Opera is a broad church, whose arcane purposes find expression in items as bewilderingly various as The Mikado, Tristan and Bluebeard, but none tries to do the whole lot in one go, except the Flute.

Its story is essentially irrelevant to the effect in performance — the only effect Mozart cared about, though there is a strong sense he hoped people would see it more than once, one reason why he wrote it for a demotic suburban Viennese theatre where it could play continuously.

Obviously, what turns this salmagundi into one of the foundation texts of civilisation is its music. Somehow Mozart corrals and tames the centrifugal genres of farce, sacred drama, tragedy, romance, each with its appropriate music, and then dares himself to approach and describe the numinous from each angle: the hymns of Sarastro, the ethereal classicism of the three boys, unaffected laments and love-songs, the foolery of Papageno — plus of course the Queen of the Night, shooting out furious sparks into the darkness like a demented Catherine wheel.

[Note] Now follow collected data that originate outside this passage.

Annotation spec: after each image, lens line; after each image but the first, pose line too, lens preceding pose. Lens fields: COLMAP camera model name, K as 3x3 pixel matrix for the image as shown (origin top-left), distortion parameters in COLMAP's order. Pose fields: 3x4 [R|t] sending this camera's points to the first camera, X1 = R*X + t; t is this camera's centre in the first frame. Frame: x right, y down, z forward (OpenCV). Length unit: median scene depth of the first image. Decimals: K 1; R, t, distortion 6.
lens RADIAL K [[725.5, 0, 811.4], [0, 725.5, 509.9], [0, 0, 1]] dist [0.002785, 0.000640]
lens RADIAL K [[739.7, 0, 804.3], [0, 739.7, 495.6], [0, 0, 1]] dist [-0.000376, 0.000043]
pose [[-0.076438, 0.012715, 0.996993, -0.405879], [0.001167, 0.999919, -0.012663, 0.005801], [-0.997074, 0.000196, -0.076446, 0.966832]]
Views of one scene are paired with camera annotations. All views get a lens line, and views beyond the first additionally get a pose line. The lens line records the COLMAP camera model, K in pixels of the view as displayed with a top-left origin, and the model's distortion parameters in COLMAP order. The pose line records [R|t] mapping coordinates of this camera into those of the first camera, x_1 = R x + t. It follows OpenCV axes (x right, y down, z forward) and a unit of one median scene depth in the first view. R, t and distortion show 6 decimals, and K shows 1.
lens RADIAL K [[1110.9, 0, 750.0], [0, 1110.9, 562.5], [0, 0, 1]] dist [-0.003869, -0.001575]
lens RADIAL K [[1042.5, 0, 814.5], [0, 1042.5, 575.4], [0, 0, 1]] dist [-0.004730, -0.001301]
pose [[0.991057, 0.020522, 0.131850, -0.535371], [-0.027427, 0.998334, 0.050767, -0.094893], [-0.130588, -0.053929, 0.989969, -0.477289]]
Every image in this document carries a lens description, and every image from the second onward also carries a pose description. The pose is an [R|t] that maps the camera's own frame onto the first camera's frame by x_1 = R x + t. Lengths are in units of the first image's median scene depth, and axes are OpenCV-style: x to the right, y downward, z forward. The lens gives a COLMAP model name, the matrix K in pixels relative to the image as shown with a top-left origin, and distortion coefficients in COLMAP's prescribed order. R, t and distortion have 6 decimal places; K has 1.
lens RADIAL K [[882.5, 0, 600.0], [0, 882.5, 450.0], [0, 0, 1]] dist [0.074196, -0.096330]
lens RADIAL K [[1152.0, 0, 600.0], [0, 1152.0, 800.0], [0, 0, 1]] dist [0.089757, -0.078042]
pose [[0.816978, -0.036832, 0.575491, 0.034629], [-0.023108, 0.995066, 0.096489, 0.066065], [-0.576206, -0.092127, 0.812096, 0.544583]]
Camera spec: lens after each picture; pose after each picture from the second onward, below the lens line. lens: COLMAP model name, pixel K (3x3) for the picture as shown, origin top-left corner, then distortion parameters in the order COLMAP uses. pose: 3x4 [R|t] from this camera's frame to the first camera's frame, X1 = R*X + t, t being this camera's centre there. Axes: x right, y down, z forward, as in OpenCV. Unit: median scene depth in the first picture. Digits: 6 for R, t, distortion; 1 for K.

Mozart assures us that perfection is already there, paradise is right in front of us if we care to see and grasp it

Mozart’s programme was — after creating the beautiful artifices of the Italian variety for twenty years — to perfect German opera: to address the locals in their language, with music that speaks in the most unmediated way.

The Flute was just the beginning; he had no idea he would be dead five months after writing it, but he certainly meant to pursue in native form what he had accomplished with Figaro, to agitate for a spiritual revolution, a democratisation of the right to love as the basis of a renewed social contract, to bring mystery and magic back into an Enlightenment that had collapsed

In the turmoil of the French Revolution. Tamino avoids Voltaire and Rousseau’s Temples of Reason and Nature in favour of that of Wisdom; Sarastro’s gang celebrates esoteric mysteries; Papageno’s stupid magic bells, in a heart-stopping moment of pure faith, conjure his bride out of thin air.

Mozart wasn’t an idiot; he didn’t believe the world could be made perfect. But (like his secret soulmate William Blake) he assures us that perfection is already there, paradise is right in front of us if we care to see and grasp it. The Flute gives the audience a sudden glimpse of this vision of heaven, and you leave wishing, half-believing it might be so. And yes, I do realise this level of idealism is a bit lefty for you lot, but never fear: you can always go and rebalance your gloomy dharma later with a dose of Chubby Brown or something.